I learned today that Peter Gomes has passed on. Gomes was the minister at the Memorial Church at Harvard. He was a African-American Republican, and, in 1991, he came out of the closet as a homosexual. I have read that he chose celibacy, but he still disagreed with the idea that homosexuality was a sin.
I went to Harvard Divinity School for my M.Div., but I never met him, though I knew a few people who had, and I got to learn about some of his insights, life-experiences, and advice from them. I enjoyed listening to him speak. He had an ironic yet soothing style of speaking. I went to his church for two or three weeks, but then I stopped going because (at the time) I felt that I shouldn't attend a church that was pastored by a homosexual. But I still listened to him on the radio, at times. I have wanted to read some of his books, but I have not gotten to them yet.

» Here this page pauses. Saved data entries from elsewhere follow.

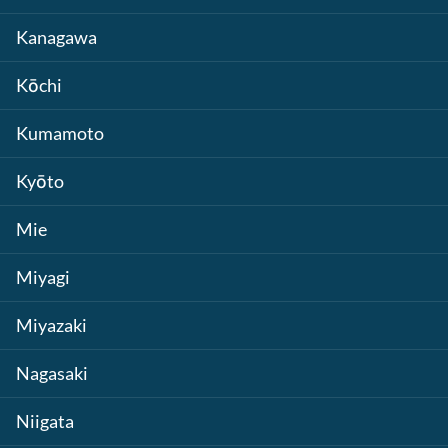
Kanagawa
Kōchi
Kumamoto
Kyōto
Mie
Miyagi
Miyazaki
Nagasaki
Niigata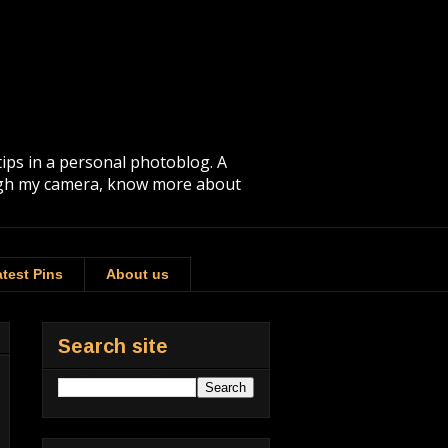
tips in a personal photoblog. A
rough my camera, know more about
test Pins
About us
Search site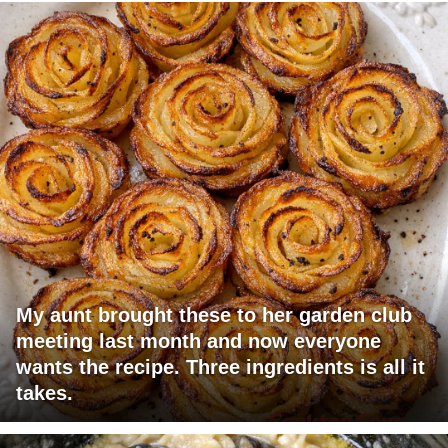
My aunt brought these to her garden club
meeting last month and now everyone
wants the recipe. Three ingredients is all it
takes.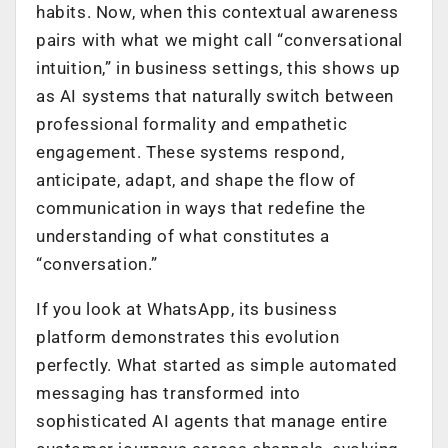
habits. Now, when this contextual awareness
pairs with what we might call “conversational
intuition,” in business settings, this shows up
as AI systems that naturally switch between
professional formality and empathetic
engagement. These systems respond,
anticipate, adapt, and shape the flow of
communication in ways that redefine the
understanding of what constitutes a
“conversation.”
If you look at WhatsApp, its business
platform demonstrates this evolution
perfectly. What started as simple automated
messaging has transformed into
sophisticated AI agents that manage entire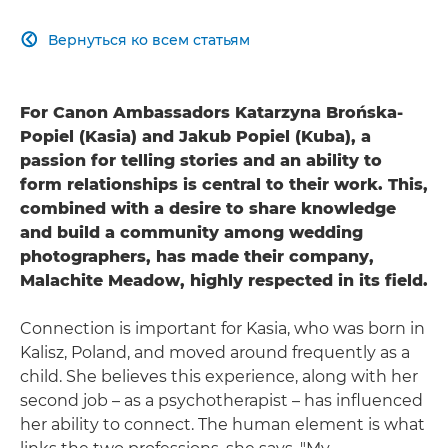
Вернуться ко всем статьям

For Canon Ambassadors Katarzyna Brońska-
Popiel (Kasia) and Jakub Popiel (Kuba), a
passion for telling stories and an ability to
form relationships is central to their work. This,
combined with a desire to share knowledge
and build a community among wedding
photographers, has made their company,
Malachite Meadow, highly respected in its field.
Connection is important for Kasia, who was born in
Kalisz, Poland, and moved around frequently as a
child. She believes this experience, along with her
second job – as a psychotherapist – has influenced
her ability to connect. The human element is what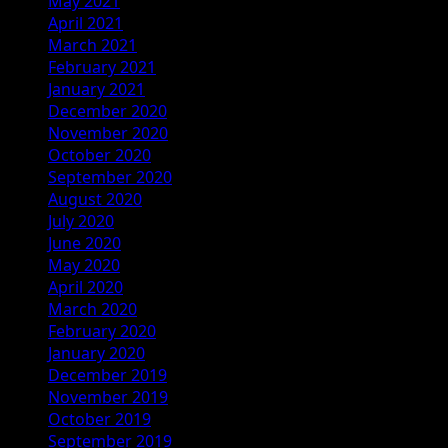
May 2021
April 2021
March 2021
February 2021
January 2021
December 2020
November 2020
October 2020
September 2020
August 2020
July 2020
June 2020
May 2020
April 2020
March 2020
February 2020
January 2020
December 2019
November 2019
October 2019
September 2019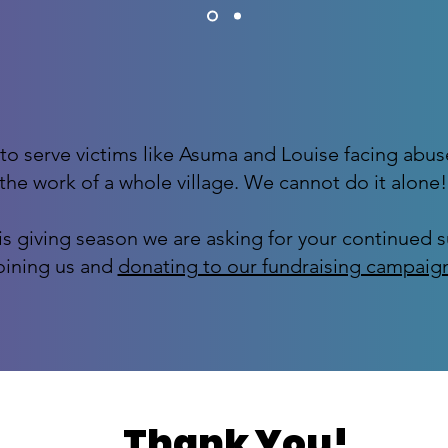
to serve victims like Asuma and Louise facing abus
the work of a whole village. We cannot do it alone!
is giving season we are asking for your continued 
oining us and
donating to our fundraising campaig
Thank You!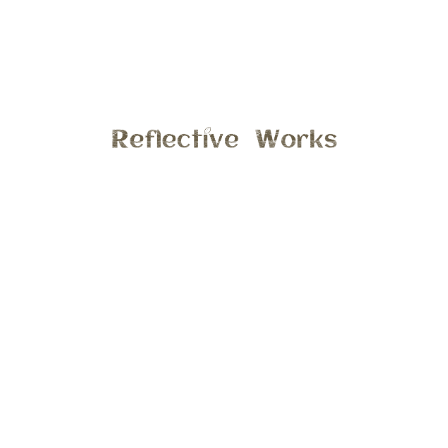
Back in June I had the opportunity to take photos of a
super sweet family, it was a perfect evening session at
there quaint home in Ann Arbor. The boys did just great
and were such a joy to spend some time with, hope you
enjoy a few more previews from this session.
General
6:29 am , July 19, 2016
Comments are closed.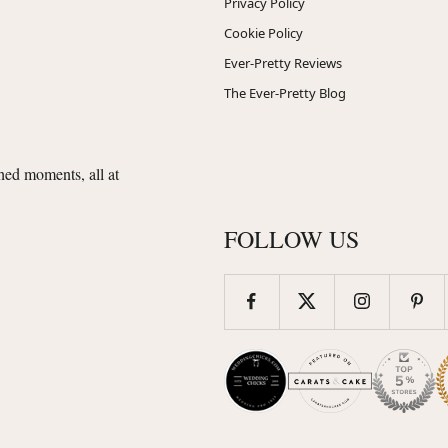
Privacy Policy
Cookie Policy
Ever-Pretty Reviews
The Ever-Pretty Blog
shed moments, all at
FOLLOW US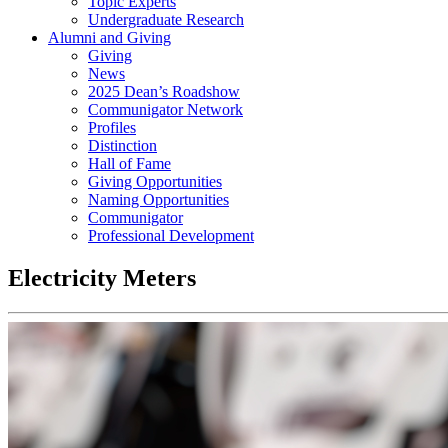
Topic Experts
Undergraduate Research
Alumni and Giving
Giving
News
2025 Dean’s Roadshow
Communigator Network
Profiles
Distinction
Hall of Fame
Giving Opportunities
Naming Opportunities
Communigator
Professional Development
Electricity Meters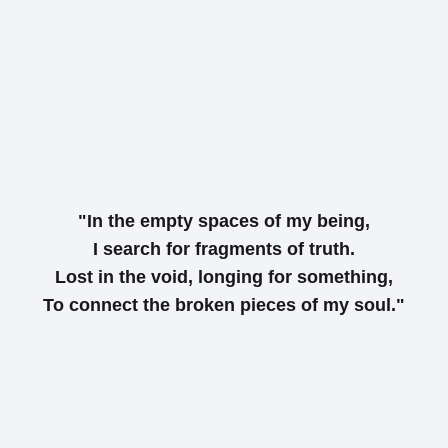
"In the empty spaces of my being,
I search for fragments of truth.
Lost in the void, longing for something,
To connect the broken pieces of my soul."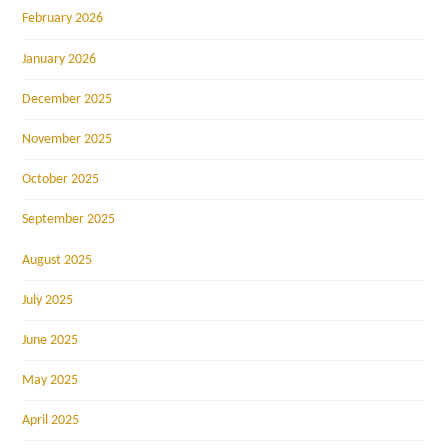
February 2026
January 2026
December 2025
November 2025
October 2025
September 2025
August 2025
July 2025
June 2025
May 2025
April 2025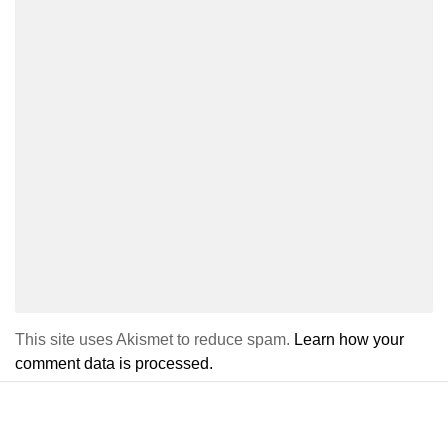
This site uses Akismet to reduce spam.
Learn how your
comment data is processed.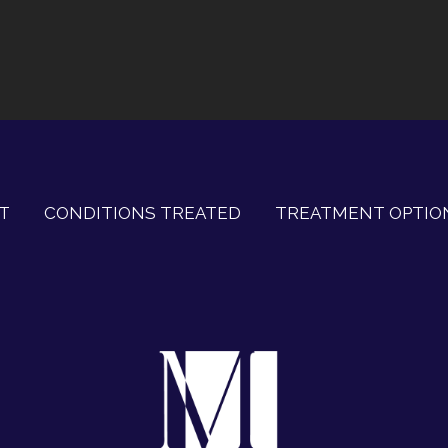
T
CONDITIONS TREATED
TREATMENT OPTIO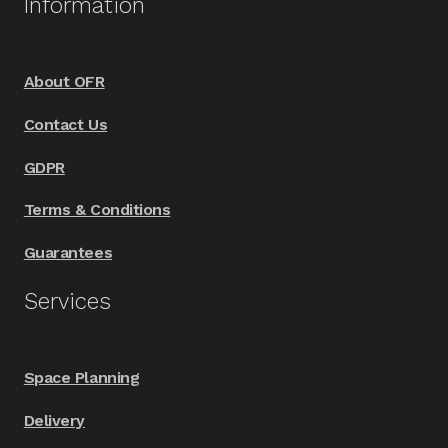
Information
About OFR
Contact Us
GDPR
Terms & Conditions
Guarantees
Services
Space Planning
Delivery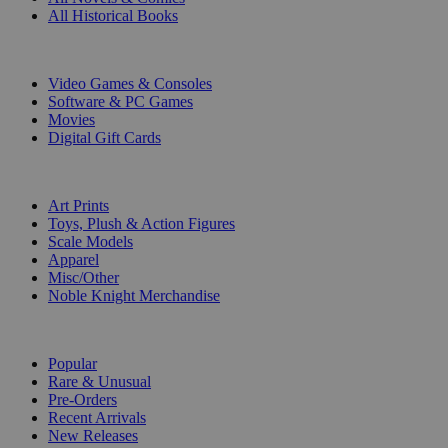
All Historical Books
DIGITAL
Video Games & Consoles
Software & PC Games
Movies
Digital Gift Cards
ART & MERCHANDISE
Art Prints
Toys, Plush & Action Figures
Scale Models
Apparel
Misc/Other
Noble Knight Merchandise
COLLECTIONS
Popular
Rare & Unusual
Pre-Orders
Recent Arrivals
New Releases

If I hadn't left Memorial Church, I probably wouldn't have searched for what became my church home: an independent Seventh-Day Adventist church, which had a lot of people from Latin America and the Caribbean. They were loving and hospitable, and their food was fantastic! I shared Thanksgivings with them. I helped them at their annual banquets. It was certainly my home away from home.
But, looking back, I wish that I could have attended the independent Seventh-Day Adventist church, while also going to the Memorial Church. But perhaps I would have felt uncomfortable at Memorial Church at the time: I would have wanted to be inspired by the liturgy and the sermon, but I'd feel that the whole service was a sham, since the pastor sanctioned a way of life that God called an "abomination." I really wanted to experience God at the time, and, in the process, I tended to divide the world into "good guys" and "bad guys." By the end of my years at Harvard, I felt empty and distant from God. I guess that my right-wing religious dogmatism didn't get me what I wanted! But, then again, neither did my religious liberalism when I was at DePauw University. I could swing from left to right, and yet never feel like God was real to me.
In New York City, I searched for churches, and I ended up at a liberal Seventh-Day Adventist church, which had practicing homosexuals who were in prominent positions. I felt guilty about going there, like I did about going to the Memorial Church. But it was a good community. And I appreciated that it allowed people to ask questions and to be on their own spiritual journey. It had an openness that helped me when I was beginning to feel alienated by organized religion. I wasn't as anti-evangelical then as I am now, but I was moving in that direction, and I appreciated having an accepting community. I had to make a choice between being in a community that I valued and that valued me, and finding a more conservative group where I wouldn't feel comfortable socially, and yet I could pat myself on the back for being in a church that upheld "God's" stance on homosexuality.
Nowadays, I think that pro-gay interpretations of Scripture are a stretch, but I notice that even conservative Christians don't obey all of the Bible. Moreover, nowadays, I don't assume that God can't be in the lives of homosexuals, for I hear testimonies from them about what they believe is God's activity in their lives. Why should I consider their testimony to be less valid than that of evangelical Christians? Doesn't God love everyone? Do I feel God nowadays? Not really. I don't have that gush of inspiration that I always craved. But I'm honest with God about where I am, and I try to believe that God loves me, not the artificial "good Christian" me that I wanted to be, but could never attain.
At Harvard, when I initially went to the Memorial Church, I figured that I was just listening to an inspirational message, so there was no harm in my going. But a conservative friend of mine told me that I shouldn't go because God's church is sacred, and I should not honor a place where a homosexual is a pastor, for that disrespects God's church. Nowadays, I'll listen to inspirational messages, wherever they're from! And, as for those who want to tell me what to do, I suggest that they mind their own business!